Directions: Only one span is wanted from the lines below: from the one with "fx_px: 1154" up to and including the one with "fx_px: 4192". Copy it exactly, without images.

Dataset extract:
"""

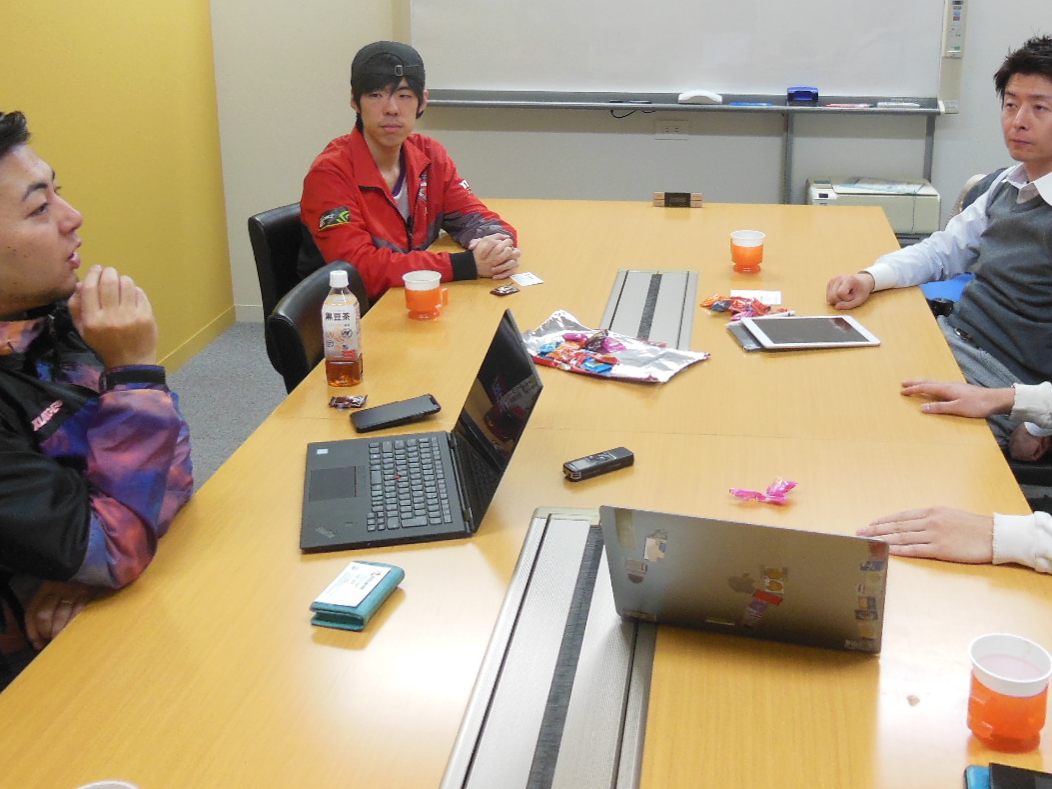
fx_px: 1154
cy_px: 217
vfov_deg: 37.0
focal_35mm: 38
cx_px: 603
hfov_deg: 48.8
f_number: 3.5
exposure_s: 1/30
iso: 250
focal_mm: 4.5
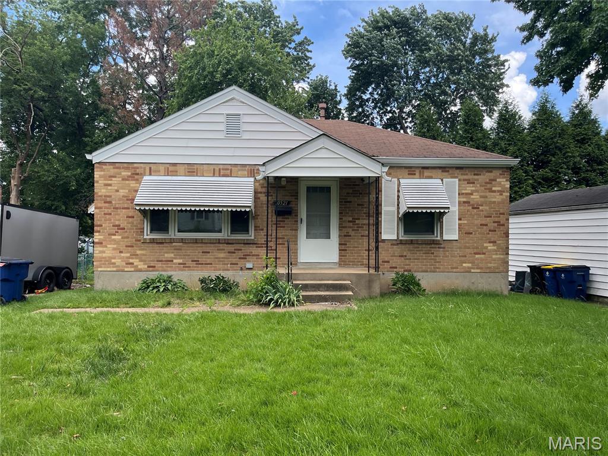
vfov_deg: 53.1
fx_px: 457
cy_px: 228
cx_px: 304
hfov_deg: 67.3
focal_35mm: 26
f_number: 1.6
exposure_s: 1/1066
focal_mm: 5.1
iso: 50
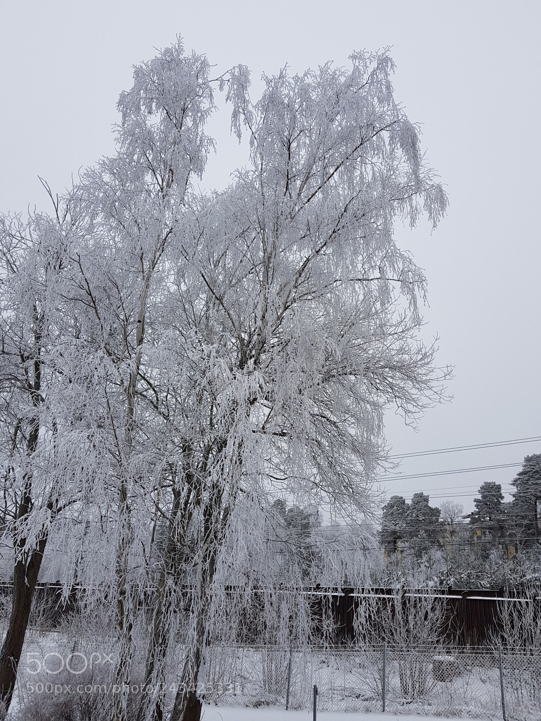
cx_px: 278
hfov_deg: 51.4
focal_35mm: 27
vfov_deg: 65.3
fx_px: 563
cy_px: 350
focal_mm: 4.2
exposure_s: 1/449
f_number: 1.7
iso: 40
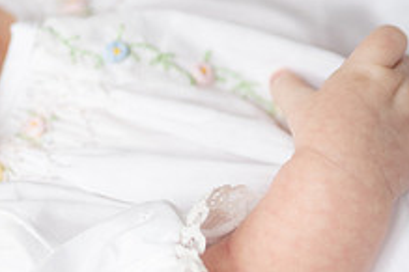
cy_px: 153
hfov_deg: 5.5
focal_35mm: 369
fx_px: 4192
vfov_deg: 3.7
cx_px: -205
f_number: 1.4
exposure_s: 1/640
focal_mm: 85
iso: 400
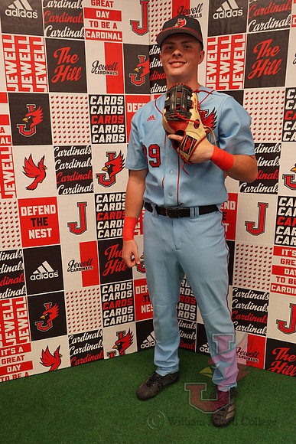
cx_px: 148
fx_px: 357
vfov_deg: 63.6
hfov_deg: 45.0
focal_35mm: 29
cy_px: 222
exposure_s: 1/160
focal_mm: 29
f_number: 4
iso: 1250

"""
"""

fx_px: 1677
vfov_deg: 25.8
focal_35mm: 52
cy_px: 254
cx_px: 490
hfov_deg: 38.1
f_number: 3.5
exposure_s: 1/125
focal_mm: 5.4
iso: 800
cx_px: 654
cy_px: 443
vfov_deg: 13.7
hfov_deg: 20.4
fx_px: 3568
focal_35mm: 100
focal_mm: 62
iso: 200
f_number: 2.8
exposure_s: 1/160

"""
"""

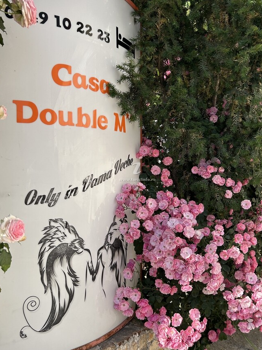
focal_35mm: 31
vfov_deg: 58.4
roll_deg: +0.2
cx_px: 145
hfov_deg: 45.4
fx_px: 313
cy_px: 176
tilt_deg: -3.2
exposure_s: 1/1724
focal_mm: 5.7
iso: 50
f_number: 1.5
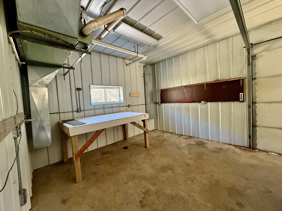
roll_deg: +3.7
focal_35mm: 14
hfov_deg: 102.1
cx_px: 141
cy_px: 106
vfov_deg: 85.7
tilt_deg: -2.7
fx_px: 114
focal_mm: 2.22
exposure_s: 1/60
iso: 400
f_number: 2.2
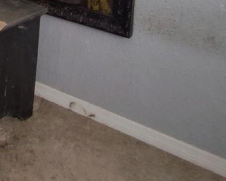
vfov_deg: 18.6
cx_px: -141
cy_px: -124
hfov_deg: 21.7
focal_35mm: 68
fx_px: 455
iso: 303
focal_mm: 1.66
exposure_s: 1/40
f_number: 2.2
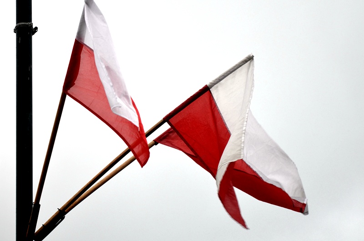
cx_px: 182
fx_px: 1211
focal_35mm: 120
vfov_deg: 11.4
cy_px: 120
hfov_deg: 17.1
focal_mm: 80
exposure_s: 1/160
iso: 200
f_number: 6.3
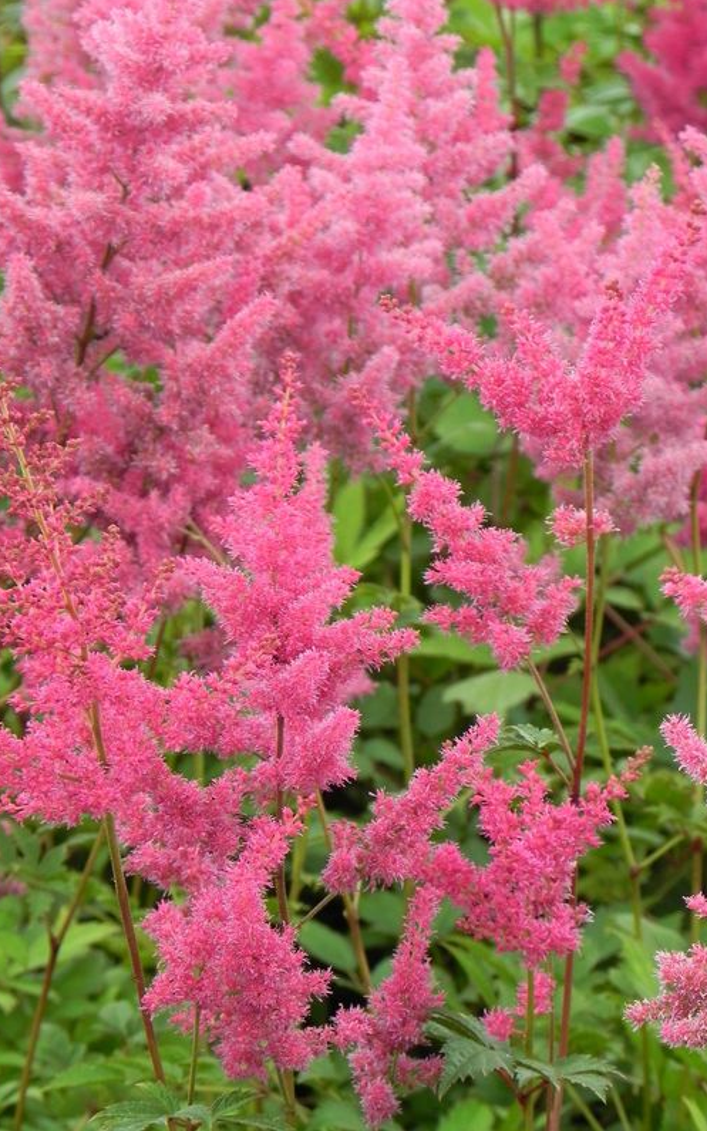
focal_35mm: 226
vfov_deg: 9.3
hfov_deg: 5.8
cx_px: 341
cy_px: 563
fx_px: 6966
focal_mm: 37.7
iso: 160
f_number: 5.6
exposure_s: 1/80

"""

The completed task:
fx_px: 1154
cy_px: 217
vfov_deg: 37.0
focal_35mm: 38
cx_px: 603
hfov_deg: 48.8
f_number: 3.5
exposure_s: 1/30
iso: 250
focal_mm: 4.5
vfov_deg: 53.1
fx_px: 457
cy_px: 228
cx_px: 304
hfov_deg: 67.3
focal_35mm: 26
f_number: 1.6
exposure_s: 1/1066
focal_mm: 5.1
iso: 50
cx_px: 278
hfov_deg: 51.4
focal_35mm: 27
vfov_deg: 65.3
fx_px: 563
cy_px: 350
focal_mm: 4.2
exposure_s: 1/449
f_number: 1.7
iso: 40
cy_px: 153
hfov_deg: 5.5
focal_35mm: 369
fx_px: 4192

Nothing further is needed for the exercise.